In this assignment, you are challenged to follow the example of `keras_models.get_embeddings_model`, implement a **bidirectional recurrent** network and try to get a good score on the final Kaggle test (You'll have to load the data yourself, pass it through the tokenizer and call `keras_models.get_score_on_kaggle_test_set` on it). 

Go to `keras_models.py` and implement the `get_recurrent_model` function.
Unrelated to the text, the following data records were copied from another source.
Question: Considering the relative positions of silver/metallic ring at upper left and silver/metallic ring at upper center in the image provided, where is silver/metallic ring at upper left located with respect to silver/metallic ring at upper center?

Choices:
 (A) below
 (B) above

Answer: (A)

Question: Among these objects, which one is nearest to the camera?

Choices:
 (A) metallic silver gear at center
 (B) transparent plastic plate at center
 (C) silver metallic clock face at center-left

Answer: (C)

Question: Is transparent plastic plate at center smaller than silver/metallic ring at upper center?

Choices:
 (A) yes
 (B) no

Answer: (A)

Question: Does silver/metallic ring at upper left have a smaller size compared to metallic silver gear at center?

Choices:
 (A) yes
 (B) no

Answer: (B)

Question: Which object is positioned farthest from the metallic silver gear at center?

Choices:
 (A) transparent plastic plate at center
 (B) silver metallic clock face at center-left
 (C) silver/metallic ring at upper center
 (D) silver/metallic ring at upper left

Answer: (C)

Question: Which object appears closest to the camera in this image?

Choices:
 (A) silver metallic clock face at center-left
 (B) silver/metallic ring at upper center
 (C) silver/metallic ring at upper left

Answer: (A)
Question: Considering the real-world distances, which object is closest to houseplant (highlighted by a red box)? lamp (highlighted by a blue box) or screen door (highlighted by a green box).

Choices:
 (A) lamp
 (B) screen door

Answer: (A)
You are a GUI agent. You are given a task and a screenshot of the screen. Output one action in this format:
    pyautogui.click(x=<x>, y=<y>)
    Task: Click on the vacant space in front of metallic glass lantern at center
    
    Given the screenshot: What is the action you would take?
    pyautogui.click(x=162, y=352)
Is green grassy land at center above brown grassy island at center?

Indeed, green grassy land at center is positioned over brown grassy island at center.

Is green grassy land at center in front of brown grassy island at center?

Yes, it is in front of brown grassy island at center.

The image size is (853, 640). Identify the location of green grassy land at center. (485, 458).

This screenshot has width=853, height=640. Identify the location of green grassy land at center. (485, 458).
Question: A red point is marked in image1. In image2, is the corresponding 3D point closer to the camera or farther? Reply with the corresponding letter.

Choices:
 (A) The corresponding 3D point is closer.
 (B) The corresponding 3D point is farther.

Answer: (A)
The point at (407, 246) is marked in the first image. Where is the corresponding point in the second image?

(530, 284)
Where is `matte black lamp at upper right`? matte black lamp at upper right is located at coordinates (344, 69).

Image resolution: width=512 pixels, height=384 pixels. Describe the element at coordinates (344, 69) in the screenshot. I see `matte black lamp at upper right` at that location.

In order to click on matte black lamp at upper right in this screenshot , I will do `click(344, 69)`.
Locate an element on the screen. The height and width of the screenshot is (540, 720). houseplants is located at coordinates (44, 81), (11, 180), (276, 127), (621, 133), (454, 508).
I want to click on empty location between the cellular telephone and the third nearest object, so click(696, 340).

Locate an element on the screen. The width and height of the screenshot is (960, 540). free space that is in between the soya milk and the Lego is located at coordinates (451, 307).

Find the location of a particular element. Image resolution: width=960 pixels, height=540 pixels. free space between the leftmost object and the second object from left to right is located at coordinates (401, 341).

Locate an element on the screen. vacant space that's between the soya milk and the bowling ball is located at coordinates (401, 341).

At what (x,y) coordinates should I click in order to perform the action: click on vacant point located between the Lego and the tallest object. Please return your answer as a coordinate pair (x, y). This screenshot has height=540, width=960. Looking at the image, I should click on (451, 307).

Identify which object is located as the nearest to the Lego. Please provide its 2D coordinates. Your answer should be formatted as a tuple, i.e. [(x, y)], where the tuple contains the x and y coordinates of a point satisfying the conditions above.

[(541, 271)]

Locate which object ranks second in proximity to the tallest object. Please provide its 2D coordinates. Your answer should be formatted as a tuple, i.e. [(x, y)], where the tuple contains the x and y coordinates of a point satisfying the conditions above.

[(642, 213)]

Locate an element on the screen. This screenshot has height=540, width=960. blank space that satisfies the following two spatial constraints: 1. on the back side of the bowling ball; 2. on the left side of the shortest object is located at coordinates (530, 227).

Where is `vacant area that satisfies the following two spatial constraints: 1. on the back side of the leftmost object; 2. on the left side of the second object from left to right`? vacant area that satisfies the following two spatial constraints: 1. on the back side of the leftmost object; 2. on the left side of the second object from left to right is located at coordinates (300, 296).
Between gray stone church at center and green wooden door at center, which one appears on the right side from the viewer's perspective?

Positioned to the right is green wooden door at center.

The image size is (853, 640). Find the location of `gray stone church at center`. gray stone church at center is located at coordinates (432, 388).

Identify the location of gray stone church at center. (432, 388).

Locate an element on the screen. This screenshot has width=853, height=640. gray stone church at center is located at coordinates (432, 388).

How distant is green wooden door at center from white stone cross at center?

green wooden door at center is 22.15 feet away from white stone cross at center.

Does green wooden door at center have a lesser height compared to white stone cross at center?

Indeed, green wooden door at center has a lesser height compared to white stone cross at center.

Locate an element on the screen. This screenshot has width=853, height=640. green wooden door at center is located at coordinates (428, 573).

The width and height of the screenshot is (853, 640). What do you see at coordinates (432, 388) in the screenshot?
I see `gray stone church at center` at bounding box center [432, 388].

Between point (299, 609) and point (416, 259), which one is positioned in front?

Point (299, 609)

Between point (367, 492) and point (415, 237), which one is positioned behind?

Tip: Have a look at Keras' [documentation on recurrent layers](https://keras.io/layers/recurrent/). 

In [None]:
recurrent_model = keras_models.get_recurrent_model(maxlen, num_words, embeddings_dim)
recurrent_model.summary()

In [None]:
history = recurrent_model.fit(train_words_indexes, y_train, batch_size=128, epochs=5, validation_data=(val_words_indexes, y_val))

In [None]:
epochs = [x for x in range(len(history.history['auc']))]
trace1 = {"y": history.history['auc'], "x": epochs, "name": "train_auc", "type": "scatter"}
trace2 = {"y": history.history['val_auc'], "x": epochs, "name": "val_auc", "type": "scatter"}
trace3 = {"y": history.history['loss'], "x": epochs, "name": "train_loss", "type": "scatter"}
trace4 = {"y": history.history['val_loss'], "x": epochs, "name": "val_loss", "type": "scatter"}

data = [trace1, trace2, trace3, trace4]
layout = {"title": "Recurrent model"}

fig = go.Figure(data=data, layout=layout)
py.iplot(fig, filename='recurrent-model')

**(Possible) solution:**

```
def get_recurrent_model(input_len, num_words, embeddings_dim):
    # Inputs
    input = Input(shape=(input_len,), name="comment_words_idx")

    # Embedding layer

    x = Embedding(num_words+2, embeddings_dim)(input)

    # Spatial droupout layer
    x = SpatialDropout1D(0.2)(x)

    # Recurrent bi-directional layer
    x = Bidirectional(LSTM(128, return_sequences=True, dropout=0.1, recurrent_dropout=0.1))(x)

    # Flatten
    x = Flatten(x)

    # Classification head
    x = Dense(64, activation='relu')(x)
    x = Dropout(0.1)(x)

    # output
    output = Dense(6, activation='sigmoid')(x)

    # model
    model = Model([input], output)
    model.compile(loss="binary_crossentropy",
                  optimizer='adam', metrics=['accuracy', auc])
    return model
```

# (Optional) Contextual embeddings
Congratulations if you got through here!
See if you can find a way to add ELMo, BERT or other contextual embeddings to your model. Good luck!